- 06 Juli 2026
- By Admin PPID
Masyarakat Pati Diajak Peduli Kesehatan Mental Ibu
PATI – Menjaga kesehatan mental ibu bukan hanya menjadi tanggung jawab perempuan, tetapi juga seluruh anggota keluarga dan masyarakat, terutama bagi sosok ayah. Penegasan itu disampaikan Plt Bupati Pati, Risma Ardhi Chandra, saat Pengarahan Gerakan Masyarakat Hidup Sehat dalam rangka Hari Kesatuan Gerak PKK Ke-54 bertema Merawat Kesehatan Mental Ibu sebagai Pilar Ketahanan Keluarga di Pendopo Kabupaten Pati, Jumat (3/7/2026).
Kegiatan yang dihadiri TP PKK Kabupaten Pati bersama Dinas Kesehatan Kabupaten Pati itu diikuti jajaran pengurus PKK, kader PKK, dan organisasi kewanitaan.
Chandra menegaskan, kesehatan mental ibu merupakan fondasi lahirnya keluarga yang harmonis, sehat, dan sejahtera.
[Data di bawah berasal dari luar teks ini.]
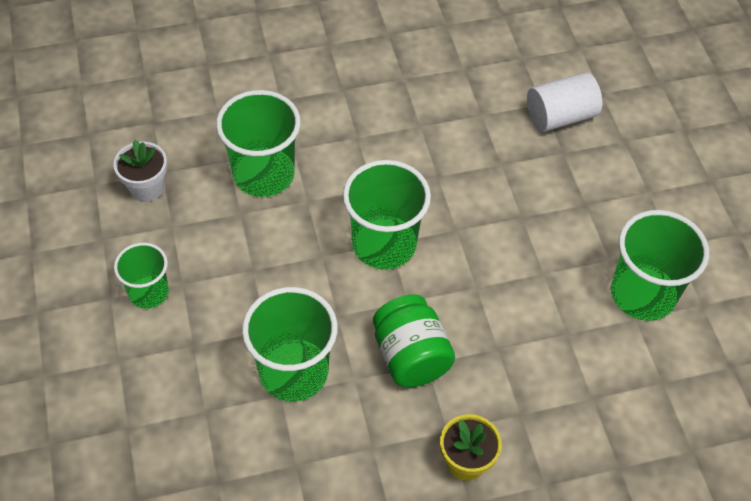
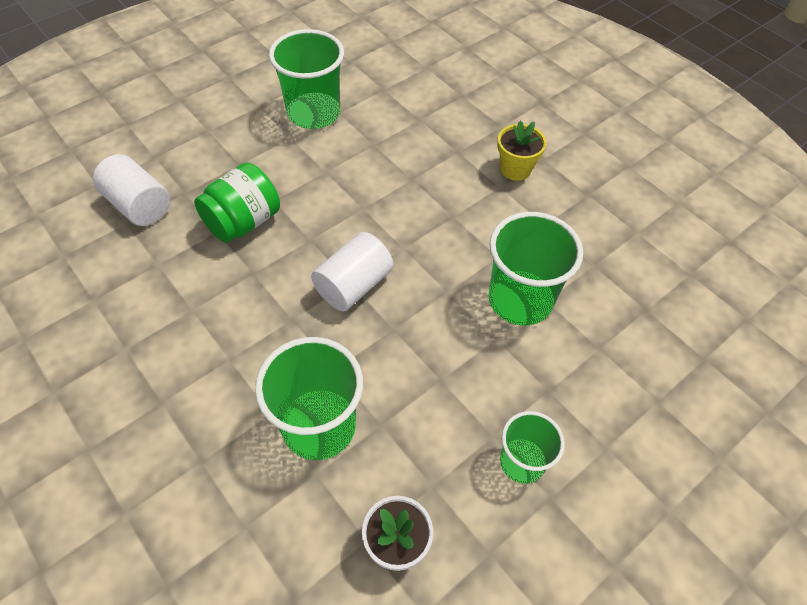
camera: 115 degrees left, 0 degrees up
(384, 244) = (353, 285): green cup -> white cylinder
(410, 356) = (453, 228): green jar -> green jar (243, 222)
Oleh karena itu, ia mengajak seluruh keluarga membangun lingkungan yang saling mendukung agar para ibu mampu menjalankannya secara optimal.
“Menjaga kesehatan mental adalah tanggung jawab bersama. Ayah harus hadir memberikan dukungan kepada istri agar tercipta keluarga yang harmonis, sehat, dan sejahtera,” ujar Chandra.
Ia juga mengingatkan pentingnya membangun komunikasi yang baik di dalam keluarga serta membiasakan aktivitas positif. Menurutnya, penggunaan teknologi dan media sosial harus dilakukan secara bijak agar informasi yang diterima maupun disebarluaskan tidak menimbulkan kesalahpahaman.
“Orang tua harus menjadi sahabat bagi anak-anaknya. Dampingi tumbuh kembang mereka dan bijaklah dalam menyaring informasi dari media sosial,” katanya.
Sementara itu, Plt Ketua TP PKK Kabupaten Pati, Dwi Risma Ardhi Chandra, menyampaikan bahwa penguatan kesehatan mental ibu merupakan bagian penting dalam membangun keluarga yang berkualitas. Melalui kegiatan ini, PKK ingin meningkatkan pengetahuan sekaligus memperkuat peran perempuan sebagai penggerak kesehatan keluarga dan masyarakat.
“Semoga ilmu yang diperoleh hari ini dapat diterapkan di lingkungan keluarga masing-masing sehingga mampu melahirkan keluarga yang sehat, kuat, dan saling mendukung,” ujar Dwi.
Pada kesempatan tersebut, peserta juga mendapatkan materi dari Psikolog Klinis RSUD RAA Soewondo Pati, Siti Fathurrohmah, S.Psi., Psikolog. Ia menjelaskan bahwa ibu sering menghadapi beban ganda sebagai pengasuh, pengelola rumah tangga, pekerja, sekaligus pelaku kegiatan sosial sehingga berisiko mengalami burnout (stres berat dalam pekerjaan-red), serta kelelahan emosional jika tidak dikelola dengan baik.
Kenali tanda-tanda kelelahan mental, lakukan perawatan diri, dan jangan ragu mencari bantuan profesional atau bercerita kepada orang yang tepat. Dukungan suami dan keluarga menjadi kunci menjaga kesehatan mental ibu,” jelasnya.
Melalui kegiatan tersebut, Pemerintah Kabupaten Pati bersama TP PKK berharap semakin banyak keluarga yang memahami pentingnya kesehatan mental ibu sebagai pilar ketahanan keluarga sekaligus menjadi bagian dari upaya mewujudkan masyarakat Kabupaten Pati yang sehat dan berkualitas.